Whether or not the bonds are repaid or the securities successfully traded is not as important as the fact that once the program starts, it could become a permanent monetary tool for the Fed. Even worse, if the program is considered a success, it may lead to a wider acceptance of government ownership of other assets to be funded by Fed lending facilities.
To gain insight into these asset programs’ potential future, we can look at the European Union, whose central bank interventionism is more advanced. On Tuesday the German Federal Constitutional Court ruled that the European Central Bank (ECB) has three months to carry out a “proportionality assessment” of its now €2 trillion public bond program, known as the Public Sector Purchase Programme (PSPP), which began in 2015. Upon review of the assessment, the German court may block the ECB from buying German bonds due to a potential breach in the constitutionality of the asset program. In what can serve as a sign of things to come, the court said that:
the PSPP lowers general interest rates, it allows economically unviable companies to stay on the market. Finally, the longer the programme continues and the more its total volume increases, the greater the risk that the Eurosystem becomes dependent on Member State politics as it can no longer simply terminate and undo the programme without jeopardising the stability of the monetary union.
Even more inspiring than the ruling is the fact that the complaint was originated, as the Financial Times noted, by 1,750 people, led by German economists and legal professors!

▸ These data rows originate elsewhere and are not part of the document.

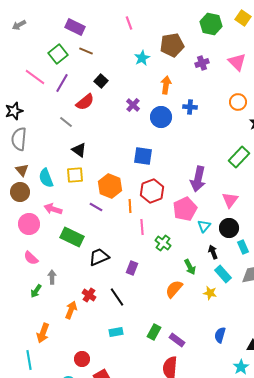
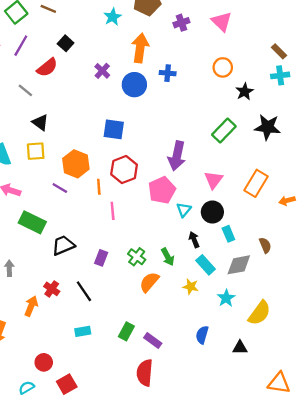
orange arrow: (166, 85) -> (140, 48), size x1.4
green cross: (163, 243) -> (137, 257), moved
cyan star: (241, 367) -> (226, 298), moved

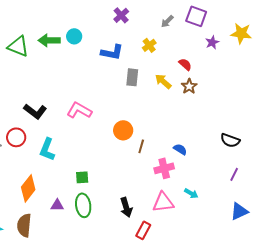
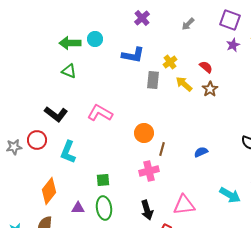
purple square: (196, 16) -> (230, 20), moved
yellow cross: (149, 45) -> (170, 62), moved
green triangle: (18, 46) -> (69, 71), moved, size x0.7
blue semicircle: (180, 149) -> (201, 152), turned -56
pink cross: (164, 168) -> (149, 171), moved
cyan arrow: (191, 193) -> (230, 195), moved, size x1.5

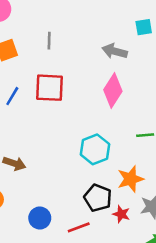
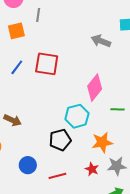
gray line: (49, 41) -> (38, 15), moved
pink diamond: (113, 91) -> (95, 88), moved
black pentagon: (98, 198) -> (60, 140), moved, turned 30

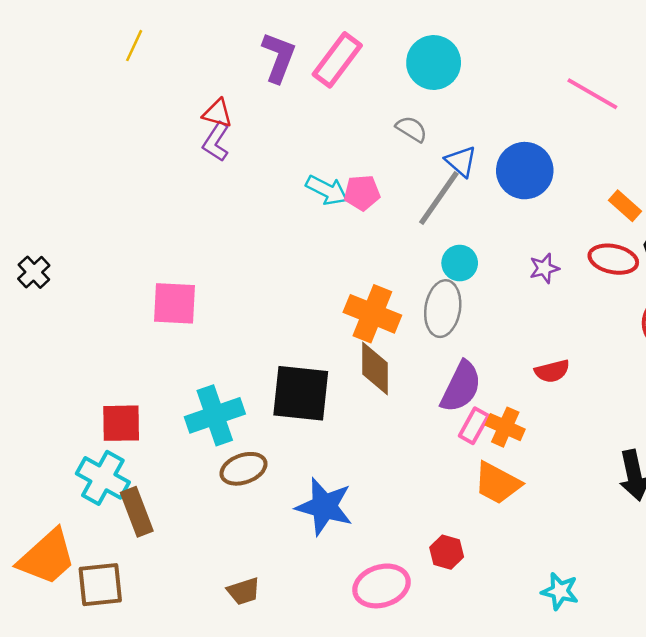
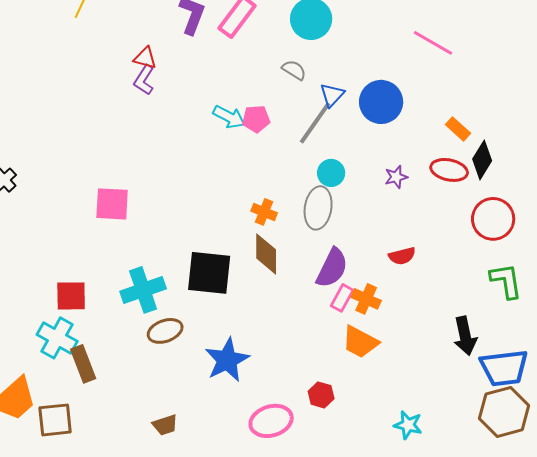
blue triangle: (461, 161) -> (332, 95), turned 32
orange cross: (372, 314) -> (264, 212), size x0.6
blue star: (324, 507) -> (227, 360), turned 30

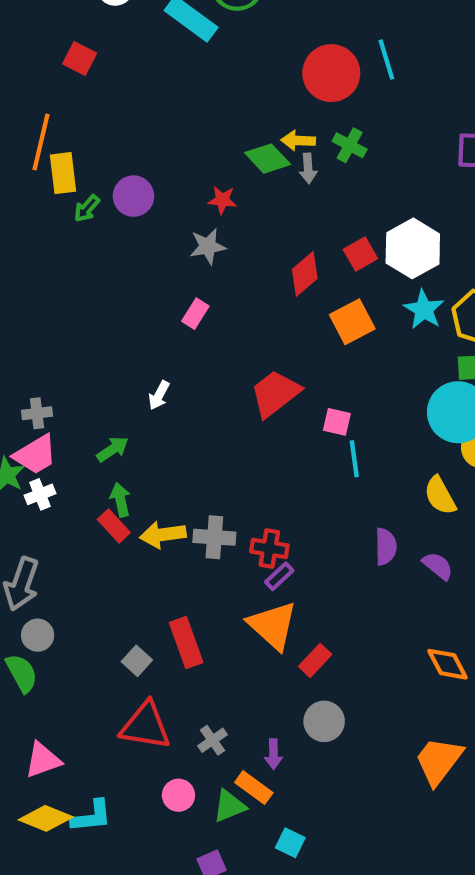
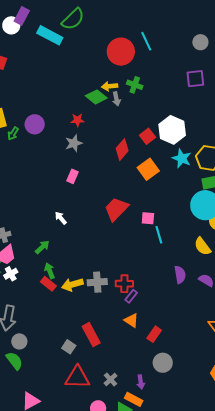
white arrow: (159, 395) -> (61, 218), turned 120
orange triangle: (273, 625) -> (131, 320), size x0.6

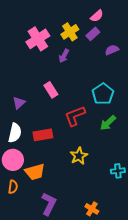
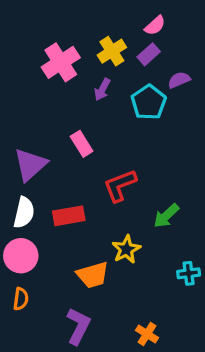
cyan pentagon: (103, 94) -> (149, 102), moved
purple triangle: (19, 103) -> (30, 165), size x1.6
green arrow: (108, 123) -> (166, 216), moved
orange trapezoid: (35, 172) -> (93, 275), moved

Considering how many economic and legal professors there are in America, one would think that a significant number of them would consistently challenge the Fed and the government on issues such as multitrillion-dollar bailout programs, or at least make a concerted effort to enlighten the public on the government’s anticapitalist endeavors. Sadly, there seems to be little desire for the “experts” to bring this to the public’s attention, even though the public is liable to pay for these programs without ever consenting to them. If not academia, who will stand up against these borderline unconstitutional actions, which are nearly impossible to wind down once they begin?